__TASK OBJECTIVE__:
Check each line of the data for "road", and copy the ones that have it.

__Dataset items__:
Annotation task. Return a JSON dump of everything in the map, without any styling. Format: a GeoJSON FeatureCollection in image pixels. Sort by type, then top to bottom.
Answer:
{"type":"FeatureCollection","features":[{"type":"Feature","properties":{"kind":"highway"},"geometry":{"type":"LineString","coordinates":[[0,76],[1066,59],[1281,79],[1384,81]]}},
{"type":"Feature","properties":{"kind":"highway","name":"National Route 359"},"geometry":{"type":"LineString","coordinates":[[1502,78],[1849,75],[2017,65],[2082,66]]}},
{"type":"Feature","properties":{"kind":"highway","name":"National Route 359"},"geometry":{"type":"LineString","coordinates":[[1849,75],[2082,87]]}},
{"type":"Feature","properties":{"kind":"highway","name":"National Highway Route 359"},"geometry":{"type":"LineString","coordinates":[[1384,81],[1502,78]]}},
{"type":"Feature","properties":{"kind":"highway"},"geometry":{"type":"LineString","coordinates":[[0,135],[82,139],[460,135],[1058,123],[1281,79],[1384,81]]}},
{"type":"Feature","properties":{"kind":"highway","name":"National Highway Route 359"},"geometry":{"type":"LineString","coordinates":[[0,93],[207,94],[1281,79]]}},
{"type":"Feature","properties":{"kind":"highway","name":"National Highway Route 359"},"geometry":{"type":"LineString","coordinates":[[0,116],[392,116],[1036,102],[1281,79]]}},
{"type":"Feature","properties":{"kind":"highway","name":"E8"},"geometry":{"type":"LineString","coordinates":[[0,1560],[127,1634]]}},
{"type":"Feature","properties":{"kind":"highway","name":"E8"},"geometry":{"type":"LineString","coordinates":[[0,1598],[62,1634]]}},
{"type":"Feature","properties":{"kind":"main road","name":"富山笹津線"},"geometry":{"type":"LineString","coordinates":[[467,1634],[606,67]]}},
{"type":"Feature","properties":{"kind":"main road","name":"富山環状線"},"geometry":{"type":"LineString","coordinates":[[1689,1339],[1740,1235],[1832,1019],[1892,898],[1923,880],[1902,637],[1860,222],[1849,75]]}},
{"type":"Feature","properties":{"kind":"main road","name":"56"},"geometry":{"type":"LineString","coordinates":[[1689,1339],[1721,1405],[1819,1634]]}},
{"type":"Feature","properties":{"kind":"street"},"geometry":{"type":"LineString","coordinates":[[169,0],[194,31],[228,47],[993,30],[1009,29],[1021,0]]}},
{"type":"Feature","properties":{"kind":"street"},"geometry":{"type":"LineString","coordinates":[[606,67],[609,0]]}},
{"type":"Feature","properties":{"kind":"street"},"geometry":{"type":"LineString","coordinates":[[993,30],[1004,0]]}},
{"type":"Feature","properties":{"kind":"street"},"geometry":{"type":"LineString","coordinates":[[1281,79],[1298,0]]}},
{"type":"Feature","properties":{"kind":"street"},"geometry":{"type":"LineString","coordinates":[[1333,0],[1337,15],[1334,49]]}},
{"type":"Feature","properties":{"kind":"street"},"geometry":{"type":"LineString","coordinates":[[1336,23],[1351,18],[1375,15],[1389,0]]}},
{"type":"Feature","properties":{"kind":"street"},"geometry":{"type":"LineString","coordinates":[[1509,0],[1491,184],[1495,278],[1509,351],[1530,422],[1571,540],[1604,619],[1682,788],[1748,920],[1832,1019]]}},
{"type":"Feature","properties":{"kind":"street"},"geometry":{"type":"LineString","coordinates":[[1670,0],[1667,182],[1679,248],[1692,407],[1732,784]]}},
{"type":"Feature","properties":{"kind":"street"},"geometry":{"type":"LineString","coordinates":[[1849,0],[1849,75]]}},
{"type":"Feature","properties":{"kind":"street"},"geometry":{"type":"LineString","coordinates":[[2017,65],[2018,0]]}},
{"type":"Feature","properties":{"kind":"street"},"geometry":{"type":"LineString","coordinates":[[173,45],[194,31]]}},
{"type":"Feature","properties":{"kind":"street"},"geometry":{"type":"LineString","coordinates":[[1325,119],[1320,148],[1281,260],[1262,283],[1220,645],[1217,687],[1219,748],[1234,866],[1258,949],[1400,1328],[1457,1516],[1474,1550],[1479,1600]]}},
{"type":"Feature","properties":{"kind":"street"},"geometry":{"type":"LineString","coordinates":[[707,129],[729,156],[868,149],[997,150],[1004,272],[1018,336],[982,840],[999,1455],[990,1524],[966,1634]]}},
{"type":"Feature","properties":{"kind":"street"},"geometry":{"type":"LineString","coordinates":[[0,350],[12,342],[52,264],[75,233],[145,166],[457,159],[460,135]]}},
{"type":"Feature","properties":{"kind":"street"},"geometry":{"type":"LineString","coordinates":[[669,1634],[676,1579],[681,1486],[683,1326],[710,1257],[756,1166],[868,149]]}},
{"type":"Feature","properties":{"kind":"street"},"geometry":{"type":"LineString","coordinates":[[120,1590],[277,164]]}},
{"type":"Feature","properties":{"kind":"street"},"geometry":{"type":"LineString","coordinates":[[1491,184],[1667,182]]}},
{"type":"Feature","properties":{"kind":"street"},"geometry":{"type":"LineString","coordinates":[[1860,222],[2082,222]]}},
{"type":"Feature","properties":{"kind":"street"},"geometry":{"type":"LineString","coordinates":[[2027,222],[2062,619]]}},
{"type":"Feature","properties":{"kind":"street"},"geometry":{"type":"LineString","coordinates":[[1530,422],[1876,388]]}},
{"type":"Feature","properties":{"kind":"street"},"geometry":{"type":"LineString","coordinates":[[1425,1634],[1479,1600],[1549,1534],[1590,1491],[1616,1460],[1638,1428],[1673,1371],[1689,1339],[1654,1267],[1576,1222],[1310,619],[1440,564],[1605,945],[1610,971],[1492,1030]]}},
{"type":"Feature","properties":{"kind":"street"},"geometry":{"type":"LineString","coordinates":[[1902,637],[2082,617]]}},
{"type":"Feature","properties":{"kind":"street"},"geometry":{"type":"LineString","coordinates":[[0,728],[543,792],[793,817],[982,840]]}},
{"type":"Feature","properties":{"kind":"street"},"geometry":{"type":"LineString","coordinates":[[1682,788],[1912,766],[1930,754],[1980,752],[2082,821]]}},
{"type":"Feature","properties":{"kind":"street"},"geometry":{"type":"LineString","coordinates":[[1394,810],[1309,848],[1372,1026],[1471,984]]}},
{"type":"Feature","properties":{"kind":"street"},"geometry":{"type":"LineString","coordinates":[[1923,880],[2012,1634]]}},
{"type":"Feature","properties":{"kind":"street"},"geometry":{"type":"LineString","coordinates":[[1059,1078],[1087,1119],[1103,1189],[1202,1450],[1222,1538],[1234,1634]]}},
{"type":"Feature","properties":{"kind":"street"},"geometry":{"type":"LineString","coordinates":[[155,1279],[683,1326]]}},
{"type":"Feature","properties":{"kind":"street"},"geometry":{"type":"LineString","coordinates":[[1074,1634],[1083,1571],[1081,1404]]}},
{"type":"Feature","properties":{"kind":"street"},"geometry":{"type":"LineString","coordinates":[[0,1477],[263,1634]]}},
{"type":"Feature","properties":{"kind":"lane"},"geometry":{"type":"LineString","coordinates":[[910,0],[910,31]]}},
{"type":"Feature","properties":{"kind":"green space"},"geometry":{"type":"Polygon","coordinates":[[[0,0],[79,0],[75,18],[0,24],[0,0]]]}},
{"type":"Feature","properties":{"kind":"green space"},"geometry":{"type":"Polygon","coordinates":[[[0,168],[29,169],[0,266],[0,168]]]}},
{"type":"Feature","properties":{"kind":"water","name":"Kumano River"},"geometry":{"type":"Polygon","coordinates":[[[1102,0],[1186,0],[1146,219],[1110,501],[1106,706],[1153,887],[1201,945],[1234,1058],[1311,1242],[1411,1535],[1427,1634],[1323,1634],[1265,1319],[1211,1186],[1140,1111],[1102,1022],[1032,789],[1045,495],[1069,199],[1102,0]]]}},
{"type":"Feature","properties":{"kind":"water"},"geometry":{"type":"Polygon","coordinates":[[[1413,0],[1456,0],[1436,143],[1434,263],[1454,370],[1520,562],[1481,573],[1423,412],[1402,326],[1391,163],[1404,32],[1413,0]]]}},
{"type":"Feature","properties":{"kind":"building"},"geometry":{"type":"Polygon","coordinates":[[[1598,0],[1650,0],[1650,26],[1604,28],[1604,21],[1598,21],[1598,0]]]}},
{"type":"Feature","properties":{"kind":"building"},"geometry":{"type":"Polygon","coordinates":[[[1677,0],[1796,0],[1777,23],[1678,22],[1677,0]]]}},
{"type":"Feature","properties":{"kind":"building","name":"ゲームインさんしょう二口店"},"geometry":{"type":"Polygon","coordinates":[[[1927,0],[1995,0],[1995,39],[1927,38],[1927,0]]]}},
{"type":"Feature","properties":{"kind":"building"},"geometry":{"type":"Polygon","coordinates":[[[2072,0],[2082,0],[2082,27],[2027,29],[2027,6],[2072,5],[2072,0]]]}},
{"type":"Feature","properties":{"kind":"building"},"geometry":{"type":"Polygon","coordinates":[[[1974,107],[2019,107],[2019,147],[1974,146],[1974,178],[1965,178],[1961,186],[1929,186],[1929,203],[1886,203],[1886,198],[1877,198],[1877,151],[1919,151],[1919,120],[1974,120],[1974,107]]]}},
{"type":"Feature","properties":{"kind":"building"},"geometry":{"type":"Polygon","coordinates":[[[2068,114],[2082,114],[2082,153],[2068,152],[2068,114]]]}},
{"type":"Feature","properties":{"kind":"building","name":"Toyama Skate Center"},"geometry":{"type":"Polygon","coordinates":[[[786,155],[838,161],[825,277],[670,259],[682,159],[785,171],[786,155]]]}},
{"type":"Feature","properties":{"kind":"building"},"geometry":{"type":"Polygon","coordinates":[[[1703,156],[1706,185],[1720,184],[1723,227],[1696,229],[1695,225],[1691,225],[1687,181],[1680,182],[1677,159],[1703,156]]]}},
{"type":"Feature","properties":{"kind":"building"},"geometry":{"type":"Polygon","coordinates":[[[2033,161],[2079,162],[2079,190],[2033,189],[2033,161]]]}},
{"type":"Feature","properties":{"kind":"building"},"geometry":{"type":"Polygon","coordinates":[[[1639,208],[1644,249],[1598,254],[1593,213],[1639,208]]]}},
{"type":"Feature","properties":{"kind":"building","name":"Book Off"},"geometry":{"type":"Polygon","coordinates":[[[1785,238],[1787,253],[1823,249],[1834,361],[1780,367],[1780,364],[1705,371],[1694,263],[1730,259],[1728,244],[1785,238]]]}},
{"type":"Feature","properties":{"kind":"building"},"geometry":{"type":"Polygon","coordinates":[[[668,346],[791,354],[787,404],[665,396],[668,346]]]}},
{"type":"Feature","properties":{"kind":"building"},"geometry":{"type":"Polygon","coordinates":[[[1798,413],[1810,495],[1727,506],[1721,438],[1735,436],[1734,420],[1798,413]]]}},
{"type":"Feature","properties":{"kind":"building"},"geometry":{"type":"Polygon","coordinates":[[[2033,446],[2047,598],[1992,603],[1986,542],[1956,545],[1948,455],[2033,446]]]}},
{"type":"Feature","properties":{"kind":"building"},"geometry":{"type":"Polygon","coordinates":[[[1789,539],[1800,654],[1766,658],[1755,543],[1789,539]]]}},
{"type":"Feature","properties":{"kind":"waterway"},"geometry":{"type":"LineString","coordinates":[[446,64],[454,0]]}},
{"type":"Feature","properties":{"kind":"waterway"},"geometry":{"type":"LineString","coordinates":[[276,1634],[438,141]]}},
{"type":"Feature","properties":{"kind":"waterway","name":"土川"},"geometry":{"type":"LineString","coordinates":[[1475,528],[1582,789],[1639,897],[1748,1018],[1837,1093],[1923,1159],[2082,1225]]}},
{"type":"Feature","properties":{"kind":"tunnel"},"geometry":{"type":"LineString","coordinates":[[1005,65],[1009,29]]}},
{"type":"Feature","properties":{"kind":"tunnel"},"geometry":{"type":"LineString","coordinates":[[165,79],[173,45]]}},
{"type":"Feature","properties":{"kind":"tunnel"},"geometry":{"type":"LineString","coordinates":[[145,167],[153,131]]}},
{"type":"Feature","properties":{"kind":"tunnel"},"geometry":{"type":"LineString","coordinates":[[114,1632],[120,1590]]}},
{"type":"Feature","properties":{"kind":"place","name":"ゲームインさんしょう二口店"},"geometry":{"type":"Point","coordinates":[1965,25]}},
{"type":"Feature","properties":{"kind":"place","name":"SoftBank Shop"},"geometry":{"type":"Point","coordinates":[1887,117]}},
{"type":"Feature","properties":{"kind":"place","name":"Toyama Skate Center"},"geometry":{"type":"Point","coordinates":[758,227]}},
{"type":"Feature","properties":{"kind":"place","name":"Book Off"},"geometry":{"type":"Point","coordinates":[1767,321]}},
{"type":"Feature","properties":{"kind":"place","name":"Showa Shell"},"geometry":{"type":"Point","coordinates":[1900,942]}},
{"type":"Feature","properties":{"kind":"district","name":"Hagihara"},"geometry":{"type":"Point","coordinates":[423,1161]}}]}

__REPLY TO THE TASK__:
{"type":"Feature","properties":{"kind":"main road","name":"富山笹津線"},"geometry":{"type":"LineString","coordinates":[[467,1634],[606,67]]}},
{"type":"Feature","properties":{"kind":"main road","name":"富山環状線"},"geometry":{"type":"LineString","coordinates":[[1689,1339],[1740,1235],[1832,1019],[1892,898],[1923,880],[1902,637],[1860,222],[1849,75]]}},
{"type":"Feature","properties":{"kind":"main road","name":"56"},"geometry":{"type":"LineString","coordinates":[[1689,1339],[1721,1405],[1819,1634]]}},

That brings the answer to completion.